■ WHAT THE TASK REQUIRES
Among the entries below, find the line with "Cancer bronchique à petites cellules (CBPC)", then quote it and each following line up to and including the line with "patients adultes atteints d'un adénocarcinome", and nothing else.

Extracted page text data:
● ● ● ● ●
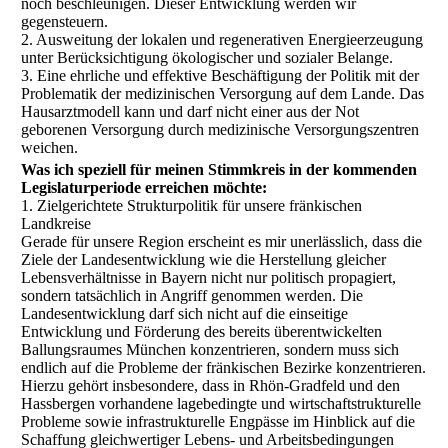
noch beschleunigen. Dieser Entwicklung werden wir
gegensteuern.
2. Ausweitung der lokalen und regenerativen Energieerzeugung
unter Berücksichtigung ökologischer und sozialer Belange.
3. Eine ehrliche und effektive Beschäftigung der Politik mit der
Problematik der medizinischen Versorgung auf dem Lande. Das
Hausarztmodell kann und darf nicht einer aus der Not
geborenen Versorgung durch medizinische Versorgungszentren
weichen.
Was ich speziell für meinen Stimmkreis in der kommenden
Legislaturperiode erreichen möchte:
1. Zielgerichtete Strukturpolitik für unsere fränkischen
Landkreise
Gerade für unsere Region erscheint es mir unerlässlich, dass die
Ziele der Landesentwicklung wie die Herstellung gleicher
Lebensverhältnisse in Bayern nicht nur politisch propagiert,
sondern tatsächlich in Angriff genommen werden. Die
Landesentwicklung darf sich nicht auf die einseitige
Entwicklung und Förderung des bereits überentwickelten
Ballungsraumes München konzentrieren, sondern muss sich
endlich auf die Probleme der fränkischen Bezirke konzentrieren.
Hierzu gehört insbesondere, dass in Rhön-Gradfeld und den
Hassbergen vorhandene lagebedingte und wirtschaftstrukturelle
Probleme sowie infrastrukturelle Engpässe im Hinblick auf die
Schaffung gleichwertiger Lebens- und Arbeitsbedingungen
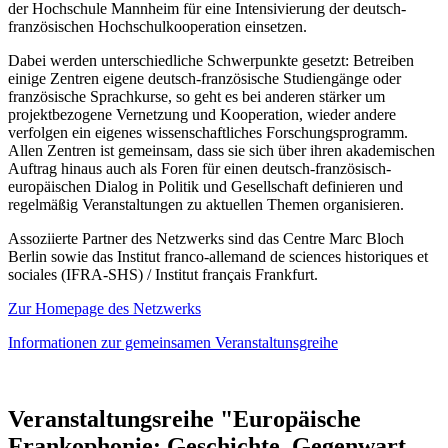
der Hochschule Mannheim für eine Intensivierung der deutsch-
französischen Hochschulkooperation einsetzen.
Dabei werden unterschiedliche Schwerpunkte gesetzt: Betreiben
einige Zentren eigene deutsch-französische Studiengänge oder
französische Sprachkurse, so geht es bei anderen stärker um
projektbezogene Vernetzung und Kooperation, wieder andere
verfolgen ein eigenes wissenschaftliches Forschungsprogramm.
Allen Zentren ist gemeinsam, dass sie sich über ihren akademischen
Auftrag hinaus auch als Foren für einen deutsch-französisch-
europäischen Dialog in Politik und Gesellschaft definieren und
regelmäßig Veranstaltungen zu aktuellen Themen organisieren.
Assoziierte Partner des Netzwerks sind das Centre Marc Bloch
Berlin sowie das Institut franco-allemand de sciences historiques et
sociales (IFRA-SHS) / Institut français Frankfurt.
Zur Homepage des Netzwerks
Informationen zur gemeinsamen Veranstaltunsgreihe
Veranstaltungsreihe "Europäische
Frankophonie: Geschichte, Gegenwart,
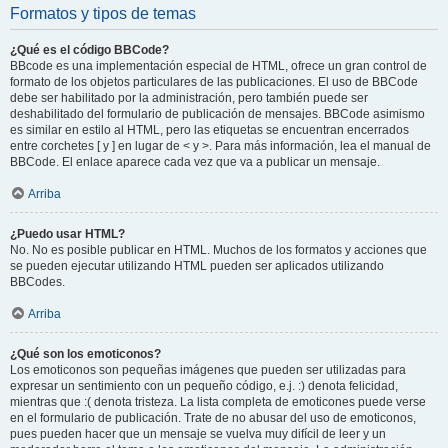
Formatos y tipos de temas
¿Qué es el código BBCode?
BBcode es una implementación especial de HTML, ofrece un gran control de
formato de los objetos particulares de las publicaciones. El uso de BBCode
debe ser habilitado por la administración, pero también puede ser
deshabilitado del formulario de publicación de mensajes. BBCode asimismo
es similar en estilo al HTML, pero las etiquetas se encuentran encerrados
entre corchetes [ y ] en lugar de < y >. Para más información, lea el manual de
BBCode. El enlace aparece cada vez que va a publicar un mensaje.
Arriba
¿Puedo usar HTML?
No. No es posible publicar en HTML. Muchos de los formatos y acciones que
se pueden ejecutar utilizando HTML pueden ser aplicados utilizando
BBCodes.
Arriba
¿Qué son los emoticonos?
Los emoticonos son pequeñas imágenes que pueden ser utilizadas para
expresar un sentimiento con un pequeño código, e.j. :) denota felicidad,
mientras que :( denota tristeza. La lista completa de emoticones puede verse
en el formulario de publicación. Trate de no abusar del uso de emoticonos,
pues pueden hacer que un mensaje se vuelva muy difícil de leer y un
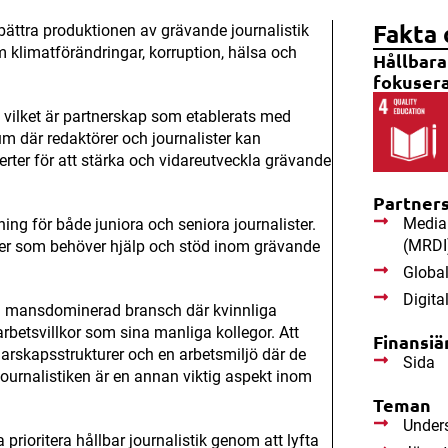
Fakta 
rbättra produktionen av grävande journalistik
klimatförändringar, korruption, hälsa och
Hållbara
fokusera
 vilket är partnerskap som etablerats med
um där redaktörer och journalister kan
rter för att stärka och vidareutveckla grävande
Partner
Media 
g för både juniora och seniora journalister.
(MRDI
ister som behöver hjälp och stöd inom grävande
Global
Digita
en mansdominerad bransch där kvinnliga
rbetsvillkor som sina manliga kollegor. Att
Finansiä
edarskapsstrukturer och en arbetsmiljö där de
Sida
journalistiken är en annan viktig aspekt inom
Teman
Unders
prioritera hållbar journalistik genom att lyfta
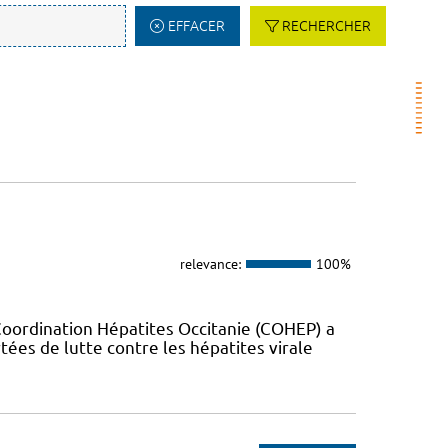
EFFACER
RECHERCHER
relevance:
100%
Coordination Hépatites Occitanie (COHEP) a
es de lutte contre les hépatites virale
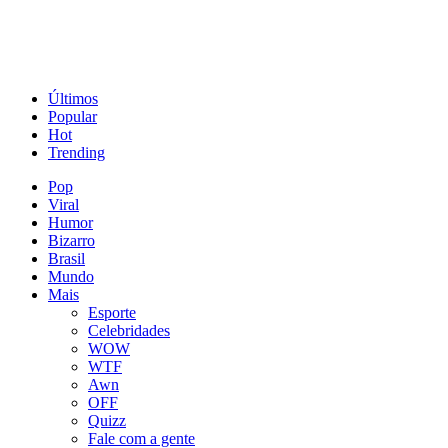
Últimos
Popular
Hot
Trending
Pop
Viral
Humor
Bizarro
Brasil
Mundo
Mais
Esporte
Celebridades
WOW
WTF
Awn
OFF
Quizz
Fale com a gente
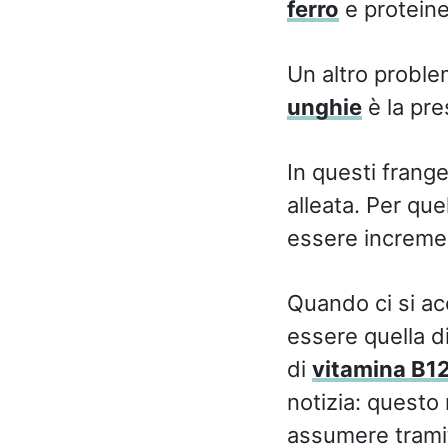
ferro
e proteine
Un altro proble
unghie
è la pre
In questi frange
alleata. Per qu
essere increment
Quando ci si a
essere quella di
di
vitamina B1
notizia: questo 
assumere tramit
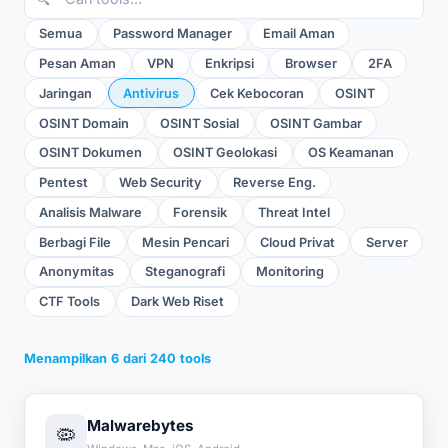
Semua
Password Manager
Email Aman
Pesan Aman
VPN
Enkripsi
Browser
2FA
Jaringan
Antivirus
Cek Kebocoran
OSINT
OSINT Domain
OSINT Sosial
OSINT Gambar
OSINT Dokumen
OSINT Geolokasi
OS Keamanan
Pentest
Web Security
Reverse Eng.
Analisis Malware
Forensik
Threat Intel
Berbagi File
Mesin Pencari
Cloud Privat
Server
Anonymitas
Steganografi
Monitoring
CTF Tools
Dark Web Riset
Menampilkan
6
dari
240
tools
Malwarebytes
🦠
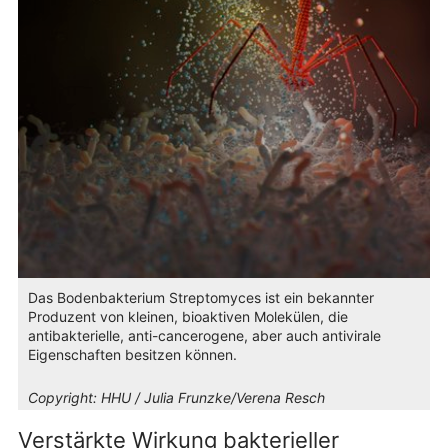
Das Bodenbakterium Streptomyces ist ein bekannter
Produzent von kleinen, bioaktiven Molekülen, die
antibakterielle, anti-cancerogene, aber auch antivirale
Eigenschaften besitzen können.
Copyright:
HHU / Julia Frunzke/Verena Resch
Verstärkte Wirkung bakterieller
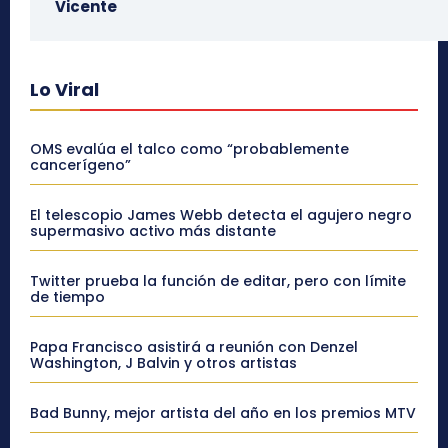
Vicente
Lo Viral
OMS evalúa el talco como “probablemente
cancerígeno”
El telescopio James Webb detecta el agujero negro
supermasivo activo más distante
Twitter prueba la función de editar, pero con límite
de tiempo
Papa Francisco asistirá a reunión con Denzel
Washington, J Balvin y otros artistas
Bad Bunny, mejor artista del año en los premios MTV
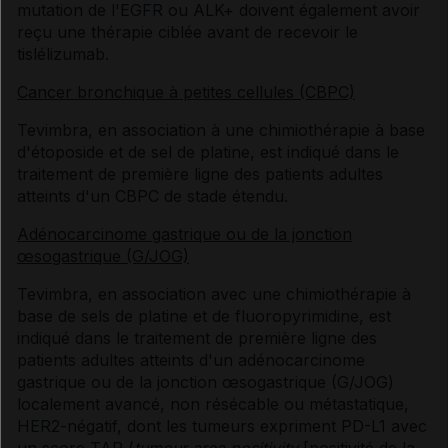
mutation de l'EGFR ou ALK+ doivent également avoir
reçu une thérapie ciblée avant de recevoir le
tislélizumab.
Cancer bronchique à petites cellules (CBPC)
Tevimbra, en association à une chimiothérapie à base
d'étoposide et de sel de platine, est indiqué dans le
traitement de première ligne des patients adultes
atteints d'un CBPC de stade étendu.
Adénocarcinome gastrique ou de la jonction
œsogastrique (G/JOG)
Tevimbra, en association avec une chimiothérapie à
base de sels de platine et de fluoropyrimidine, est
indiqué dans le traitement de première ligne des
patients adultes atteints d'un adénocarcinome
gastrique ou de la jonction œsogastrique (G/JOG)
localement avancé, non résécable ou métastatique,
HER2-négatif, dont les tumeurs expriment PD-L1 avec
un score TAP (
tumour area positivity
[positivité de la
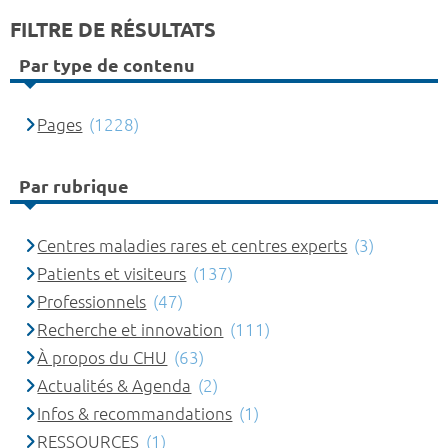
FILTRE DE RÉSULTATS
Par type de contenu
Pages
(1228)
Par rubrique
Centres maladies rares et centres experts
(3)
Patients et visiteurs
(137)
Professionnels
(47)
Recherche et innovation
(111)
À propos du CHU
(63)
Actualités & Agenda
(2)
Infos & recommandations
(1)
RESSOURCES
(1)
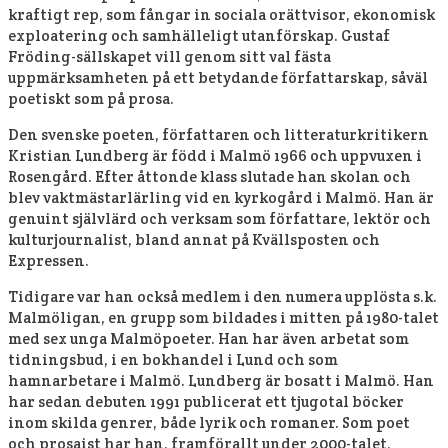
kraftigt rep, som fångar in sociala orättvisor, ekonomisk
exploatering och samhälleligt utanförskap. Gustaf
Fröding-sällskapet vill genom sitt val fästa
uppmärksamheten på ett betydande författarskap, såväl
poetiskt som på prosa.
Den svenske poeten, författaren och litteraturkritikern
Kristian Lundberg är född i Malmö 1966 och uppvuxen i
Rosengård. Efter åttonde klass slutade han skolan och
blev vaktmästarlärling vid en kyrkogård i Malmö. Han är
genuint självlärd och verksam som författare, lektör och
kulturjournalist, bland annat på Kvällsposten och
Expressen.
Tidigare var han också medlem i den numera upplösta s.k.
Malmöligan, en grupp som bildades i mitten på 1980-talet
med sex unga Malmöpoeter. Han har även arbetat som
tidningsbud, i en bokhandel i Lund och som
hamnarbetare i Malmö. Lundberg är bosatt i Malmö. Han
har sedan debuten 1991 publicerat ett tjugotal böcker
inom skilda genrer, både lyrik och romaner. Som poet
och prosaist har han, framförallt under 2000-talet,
● ● ● ● ●
■ EXERCISE RESULT
Cancer bronchique à petites cellules (CBPC)
Tevimbra, en association à une chimiothérapie à base
d'étoposide et de sel de platine, est indiqué dans le
traitement de première ligne des patients adultes
atteints d'un CBPC de stade étendu.
Adénocarcinome gastrique ou de la jonction
œsogastrique (G/JOG)
Tevimbra, en association avec une chimiothérapie à
base de sels de platine et de fluoropyrimidine, est
indiqué dans le traitement de première ligne des
patients adultes atteints d'un adénocarcinome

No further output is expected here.